Brief —
Gather all lines in the entries that include the word "going".

-- Stored data follows --

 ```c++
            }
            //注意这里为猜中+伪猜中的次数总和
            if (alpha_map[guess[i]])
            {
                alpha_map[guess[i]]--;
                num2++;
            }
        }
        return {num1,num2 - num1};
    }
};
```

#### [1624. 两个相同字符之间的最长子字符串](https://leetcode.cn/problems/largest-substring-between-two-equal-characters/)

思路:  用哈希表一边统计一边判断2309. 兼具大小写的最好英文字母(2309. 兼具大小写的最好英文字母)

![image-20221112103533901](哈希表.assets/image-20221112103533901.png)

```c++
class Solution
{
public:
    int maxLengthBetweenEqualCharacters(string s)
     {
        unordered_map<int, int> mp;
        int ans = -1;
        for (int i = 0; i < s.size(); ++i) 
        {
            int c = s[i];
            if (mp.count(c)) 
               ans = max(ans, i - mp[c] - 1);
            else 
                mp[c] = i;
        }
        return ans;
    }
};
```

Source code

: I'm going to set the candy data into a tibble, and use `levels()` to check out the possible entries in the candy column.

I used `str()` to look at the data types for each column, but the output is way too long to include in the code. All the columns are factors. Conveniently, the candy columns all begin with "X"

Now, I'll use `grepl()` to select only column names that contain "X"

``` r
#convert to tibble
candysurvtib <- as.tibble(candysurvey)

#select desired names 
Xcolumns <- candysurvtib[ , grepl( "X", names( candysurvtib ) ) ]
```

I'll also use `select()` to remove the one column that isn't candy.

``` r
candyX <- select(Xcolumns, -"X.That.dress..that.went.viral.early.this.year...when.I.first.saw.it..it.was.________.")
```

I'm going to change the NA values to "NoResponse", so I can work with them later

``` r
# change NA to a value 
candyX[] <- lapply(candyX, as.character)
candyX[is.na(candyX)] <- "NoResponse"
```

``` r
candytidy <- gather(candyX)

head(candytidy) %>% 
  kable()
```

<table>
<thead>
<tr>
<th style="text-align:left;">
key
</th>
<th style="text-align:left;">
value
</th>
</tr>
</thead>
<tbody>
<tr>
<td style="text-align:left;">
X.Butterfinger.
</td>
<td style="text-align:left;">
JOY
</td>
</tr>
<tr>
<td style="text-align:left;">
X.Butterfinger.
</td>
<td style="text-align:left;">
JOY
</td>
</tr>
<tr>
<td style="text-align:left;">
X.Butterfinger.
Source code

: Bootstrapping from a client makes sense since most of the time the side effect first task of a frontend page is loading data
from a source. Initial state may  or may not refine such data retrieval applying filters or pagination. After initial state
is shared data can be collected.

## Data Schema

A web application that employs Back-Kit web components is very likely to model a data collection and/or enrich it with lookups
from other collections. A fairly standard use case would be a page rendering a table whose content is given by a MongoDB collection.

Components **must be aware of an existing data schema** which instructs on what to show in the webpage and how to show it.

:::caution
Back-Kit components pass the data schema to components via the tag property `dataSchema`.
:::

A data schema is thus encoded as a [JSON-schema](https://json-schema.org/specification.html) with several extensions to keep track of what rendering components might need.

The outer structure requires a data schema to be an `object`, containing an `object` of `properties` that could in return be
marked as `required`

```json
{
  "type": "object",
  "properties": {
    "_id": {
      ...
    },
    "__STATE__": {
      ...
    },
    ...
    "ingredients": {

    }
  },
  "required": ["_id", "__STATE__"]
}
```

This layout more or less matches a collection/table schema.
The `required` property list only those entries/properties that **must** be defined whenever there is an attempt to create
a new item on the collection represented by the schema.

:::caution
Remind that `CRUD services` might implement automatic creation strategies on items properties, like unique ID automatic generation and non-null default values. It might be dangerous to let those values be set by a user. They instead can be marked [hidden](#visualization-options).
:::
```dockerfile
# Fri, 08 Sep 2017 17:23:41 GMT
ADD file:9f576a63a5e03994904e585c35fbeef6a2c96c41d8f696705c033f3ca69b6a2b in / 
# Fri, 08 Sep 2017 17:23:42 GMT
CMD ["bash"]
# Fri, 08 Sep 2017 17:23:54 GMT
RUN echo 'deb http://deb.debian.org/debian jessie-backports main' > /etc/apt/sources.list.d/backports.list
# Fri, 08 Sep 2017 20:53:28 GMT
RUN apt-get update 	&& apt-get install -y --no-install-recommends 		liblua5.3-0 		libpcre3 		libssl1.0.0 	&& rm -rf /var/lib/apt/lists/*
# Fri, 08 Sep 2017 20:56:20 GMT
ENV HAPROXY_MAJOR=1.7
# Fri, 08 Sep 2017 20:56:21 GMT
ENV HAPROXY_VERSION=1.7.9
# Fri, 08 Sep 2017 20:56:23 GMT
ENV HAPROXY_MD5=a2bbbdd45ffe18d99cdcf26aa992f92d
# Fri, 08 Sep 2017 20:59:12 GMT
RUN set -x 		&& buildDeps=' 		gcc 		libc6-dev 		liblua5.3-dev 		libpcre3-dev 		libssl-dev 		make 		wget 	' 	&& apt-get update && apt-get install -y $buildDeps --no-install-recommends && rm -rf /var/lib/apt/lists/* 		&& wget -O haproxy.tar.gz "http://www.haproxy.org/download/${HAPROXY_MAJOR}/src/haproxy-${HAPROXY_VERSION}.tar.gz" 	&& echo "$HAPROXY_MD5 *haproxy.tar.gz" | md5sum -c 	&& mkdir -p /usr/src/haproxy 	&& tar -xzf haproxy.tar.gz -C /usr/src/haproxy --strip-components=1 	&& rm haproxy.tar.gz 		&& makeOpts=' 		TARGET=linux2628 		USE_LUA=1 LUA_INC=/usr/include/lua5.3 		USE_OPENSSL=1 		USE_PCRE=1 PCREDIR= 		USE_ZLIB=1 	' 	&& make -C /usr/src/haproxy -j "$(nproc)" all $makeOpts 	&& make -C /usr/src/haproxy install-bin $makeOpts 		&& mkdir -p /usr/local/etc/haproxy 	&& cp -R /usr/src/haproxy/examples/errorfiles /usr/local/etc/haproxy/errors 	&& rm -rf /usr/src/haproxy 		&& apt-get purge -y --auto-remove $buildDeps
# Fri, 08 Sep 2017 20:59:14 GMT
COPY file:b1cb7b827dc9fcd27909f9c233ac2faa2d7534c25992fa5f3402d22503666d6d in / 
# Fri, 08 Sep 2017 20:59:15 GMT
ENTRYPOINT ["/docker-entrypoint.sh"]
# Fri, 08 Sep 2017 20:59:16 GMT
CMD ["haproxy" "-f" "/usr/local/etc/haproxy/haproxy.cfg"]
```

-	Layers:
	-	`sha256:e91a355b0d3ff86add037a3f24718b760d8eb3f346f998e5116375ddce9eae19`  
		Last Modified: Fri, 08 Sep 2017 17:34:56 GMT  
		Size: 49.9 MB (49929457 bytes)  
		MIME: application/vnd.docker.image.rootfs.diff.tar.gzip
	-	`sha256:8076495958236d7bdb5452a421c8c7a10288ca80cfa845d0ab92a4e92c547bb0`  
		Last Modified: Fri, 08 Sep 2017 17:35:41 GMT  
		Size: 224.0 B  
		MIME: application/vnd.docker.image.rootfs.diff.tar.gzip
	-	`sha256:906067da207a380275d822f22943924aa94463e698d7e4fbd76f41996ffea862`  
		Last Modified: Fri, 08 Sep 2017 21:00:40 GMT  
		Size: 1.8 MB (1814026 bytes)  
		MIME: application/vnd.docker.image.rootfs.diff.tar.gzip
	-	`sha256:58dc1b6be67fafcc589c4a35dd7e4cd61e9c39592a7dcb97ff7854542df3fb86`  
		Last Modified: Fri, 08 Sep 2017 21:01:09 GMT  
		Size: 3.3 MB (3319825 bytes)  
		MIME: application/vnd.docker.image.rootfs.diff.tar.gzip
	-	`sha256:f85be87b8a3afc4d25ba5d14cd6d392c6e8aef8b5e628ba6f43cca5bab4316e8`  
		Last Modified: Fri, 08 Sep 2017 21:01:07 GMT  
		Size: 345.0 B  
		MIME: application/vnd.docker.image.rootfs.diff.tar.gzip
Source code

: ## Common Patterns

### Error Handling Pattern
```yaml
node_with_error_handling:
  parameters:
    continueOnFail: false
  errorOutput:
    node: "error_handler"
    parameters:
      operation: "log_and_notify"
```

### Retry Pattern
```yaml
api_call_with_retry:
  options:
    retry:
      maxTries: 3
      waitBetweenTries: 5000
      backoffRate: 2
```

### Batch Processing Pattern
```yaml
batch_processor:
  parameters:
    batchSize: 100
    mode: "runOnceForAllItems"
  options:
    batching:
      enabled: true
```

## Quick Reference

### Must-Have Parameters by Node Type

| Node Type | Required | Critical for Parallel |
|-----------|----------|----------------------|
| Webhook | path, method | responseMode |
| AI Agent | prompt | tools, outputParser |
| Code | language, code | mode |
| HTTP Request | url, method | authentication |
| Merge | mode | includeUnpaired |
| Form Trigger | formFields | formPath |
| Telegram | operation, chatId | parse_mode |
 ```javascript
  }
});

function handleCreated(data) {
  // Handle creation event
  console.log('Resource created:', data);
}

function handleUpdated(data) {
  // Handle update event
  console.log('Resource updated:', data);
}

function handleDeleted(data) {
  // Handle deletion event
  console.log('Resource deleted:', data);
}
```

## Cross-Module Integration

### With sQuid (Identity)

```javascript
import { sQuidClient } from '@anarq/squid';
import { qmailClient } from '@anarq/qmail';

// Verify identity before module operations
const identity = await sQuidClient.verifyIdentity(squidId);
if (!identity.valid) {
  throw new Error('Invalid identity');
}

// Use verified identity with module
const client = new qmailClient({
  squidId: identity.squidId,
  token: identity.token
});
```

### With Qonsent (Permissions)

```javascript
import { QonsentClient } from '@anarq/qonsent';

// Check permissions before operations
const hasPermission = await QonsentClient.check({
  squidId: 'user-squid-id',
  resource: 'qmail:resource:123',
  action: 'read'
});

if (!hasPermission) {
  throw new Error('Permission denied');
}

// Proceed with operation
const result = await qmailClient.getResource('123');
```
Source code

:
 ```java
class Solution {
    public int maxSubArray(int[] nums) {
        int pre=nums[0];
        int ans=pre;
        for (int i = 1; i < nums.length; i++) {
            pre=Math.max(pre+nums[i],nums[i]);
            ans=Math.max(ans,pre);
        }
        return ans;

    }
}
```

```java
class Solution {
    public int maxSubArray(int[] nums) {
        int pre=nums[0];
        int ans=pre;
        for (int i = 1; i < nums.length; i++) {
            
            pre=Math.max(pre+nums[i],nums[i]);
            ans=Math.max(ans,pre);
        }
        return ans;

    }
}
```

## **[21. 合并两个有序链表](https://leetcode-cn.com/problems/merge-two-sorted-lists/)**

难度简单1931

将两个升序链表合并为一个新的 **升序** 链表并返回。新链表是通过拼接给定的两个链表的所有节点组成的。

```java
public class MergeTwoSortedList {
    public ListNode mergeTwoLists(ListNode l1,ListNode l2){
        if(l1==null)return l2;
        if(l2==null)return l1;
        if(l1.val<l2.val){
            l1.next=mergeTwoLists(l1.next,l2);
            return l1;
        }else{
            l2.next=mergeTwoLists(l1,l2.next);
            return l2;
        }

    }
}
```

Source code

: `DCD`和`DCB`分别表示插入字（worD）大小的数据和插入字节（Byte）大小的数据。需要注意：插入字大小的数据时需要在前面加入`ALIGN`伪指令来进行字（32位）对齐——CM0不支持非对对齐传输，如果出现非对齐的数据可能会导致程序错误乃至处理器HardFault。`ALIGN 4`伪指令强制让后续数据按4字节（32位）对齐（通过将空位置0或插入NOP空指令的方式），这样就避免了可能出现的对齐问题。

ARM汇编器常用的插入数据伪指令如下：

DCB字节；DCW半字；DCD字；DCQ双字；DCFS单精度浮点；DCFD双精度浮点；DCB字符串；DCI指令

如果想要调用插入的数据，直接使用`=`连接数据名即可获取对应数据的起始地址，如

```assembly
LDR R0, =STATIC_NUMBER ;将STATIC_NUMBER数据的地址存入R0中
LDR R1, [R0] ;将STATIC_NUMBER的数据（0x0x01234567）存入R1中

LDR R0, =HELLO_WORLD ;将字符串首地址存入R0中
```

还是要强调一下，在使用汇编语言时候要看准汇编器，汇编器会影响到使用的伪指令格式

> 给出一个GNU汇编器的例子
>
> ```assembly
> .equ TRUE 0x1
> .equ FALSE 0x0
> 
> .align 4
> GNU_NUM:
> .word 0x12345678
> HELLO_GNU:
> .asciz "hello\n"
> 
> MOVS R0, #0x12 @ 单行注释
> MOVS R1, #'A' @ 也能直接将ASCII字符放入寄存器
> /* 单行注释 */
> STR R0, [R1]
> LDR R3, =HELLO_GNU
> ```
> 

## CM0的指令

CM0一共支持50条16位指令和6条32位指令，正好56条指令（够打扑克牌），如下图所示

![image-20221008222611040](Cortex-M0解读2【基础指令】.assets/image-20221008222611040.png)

-- Stored data concluded --

Response to the exercise —
: I'm going to set the candy data into a tibble, and use `levels()` to check out the possible entries in the candy column.
I'm going to change the NA values to "NoResponse", so I can work with them later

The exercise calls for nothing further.